*** Opening of Records ***

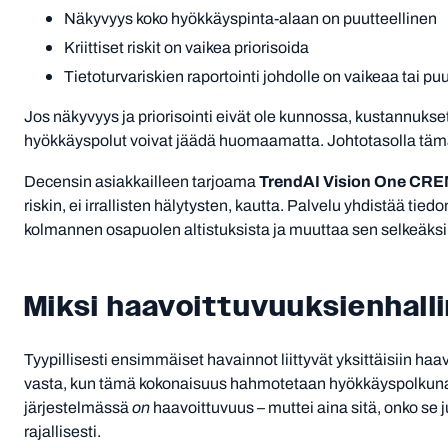
Näkyvyys koko hyökkäyspinta-alaan on puutteellinen
Kriittiset riskit on vaikea priorisoida
Tietoturvariskien raportointi johdolle on vaikeaa tai p
Jos näkyvyys ja priorisointi eivät ole kunnossa, kustannuks
hyökkäyspolut voivat jäädä huomaamatta. Johtotasolla tämä 
TrendAI Vision One CR
Decensin asiakkailleen tarjoama
riskin, ei irrallisten hälytysten, kautta. Palvelu yhdistää tied
kolmannen osapuolen altistuksista ja muuttaa sen selkeäksi 
Miksi haavoittuvuuksienhallint
Tyypillisesti ensimmäiset havainnot liittyvät yksittäisiin haav
vasta, kun tämä kokonaisuus hahmotetaan hyökkäyspolkuna. P
järjestelmässä
on
haavoittuvuus – muttei aina sitä, onko se j
rajallisesti.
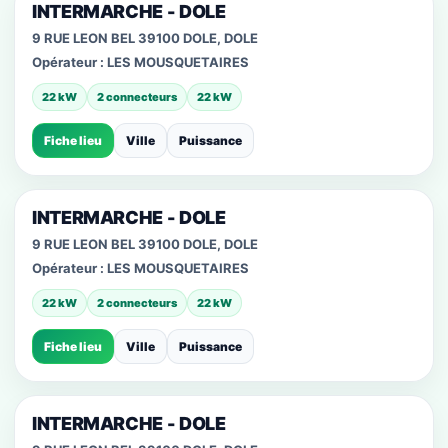
INTERMARCHE - DOLE
9 RUE LEON BEL 39100 DOLE, DOLE
Opérateur :
LES MOUSQUETAIRES
22 kW
2 connecteurs
22 kW
Fiche lieu
Ville
Puissance
INTERMARCHE - DOLE
9 RUE LEON BEL 39100 DOLE, DOLE
Opérateur :
LES MOUSQUETAIRES
22 kW
2 connecteurs
22 kW
Fiche lieu
Ville
Puissance
INTERMARCHE - DOLE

*** Close of Records ***

**Work task:** Repeat the listing in full and exactly. Do not include any images.

**Exercise output:**
Näkyvyys koko hyökkäyspinta-alaan on puutteellinen
Kriittiset riskit on vaikea priorisoida
Tietoturvariskien raportointi johdolle on vaikeaa tai p
Jos näkyvyys ja priorisointi eivät ole kunnossa, kustannuks
hyökkäyspolut voivat jäädä huomaamatta. Johtotasolla tämä 
TrendAI Vision One CR
Decensin asiakkailleen tarjoama
riskin, ei irrallisten hälytysten, kautta. Palvelu yhdistää tied
kolmannen osapuolen altistuksista ja muuttaa sen selkeäksi 
Miksi haavoittuvuuksienhallint
Tyypillisesti ensimmäiset havainnot liittyvät yksittäisiin haav
vasta, kun tämä kokonaisuus hahmotetaan hyökkäyspolkuna. P
järjestelmässä
on
haavoittuvuus – muttei aina sitä, onko se j
rajallisesti.
INTERMARCHE - DOLE
9 RUE LEON BEL 39100 DOLE, DOLE
Opérateur :
LES MOUSQUETAIRES
22 kW
2 connecteurs
22 kW
Fiche lieu
Ville
Puissance
INTERMARCHE - DOLE
9 RUE LEON BEL 39100 DOLE, DOLE
Opérateur :
LES MOUSQUETAIRES
22 kW
2 connecteurs
22 kW
Fiche lieu
Ville
Puissance
INTERMARCHE - DOLE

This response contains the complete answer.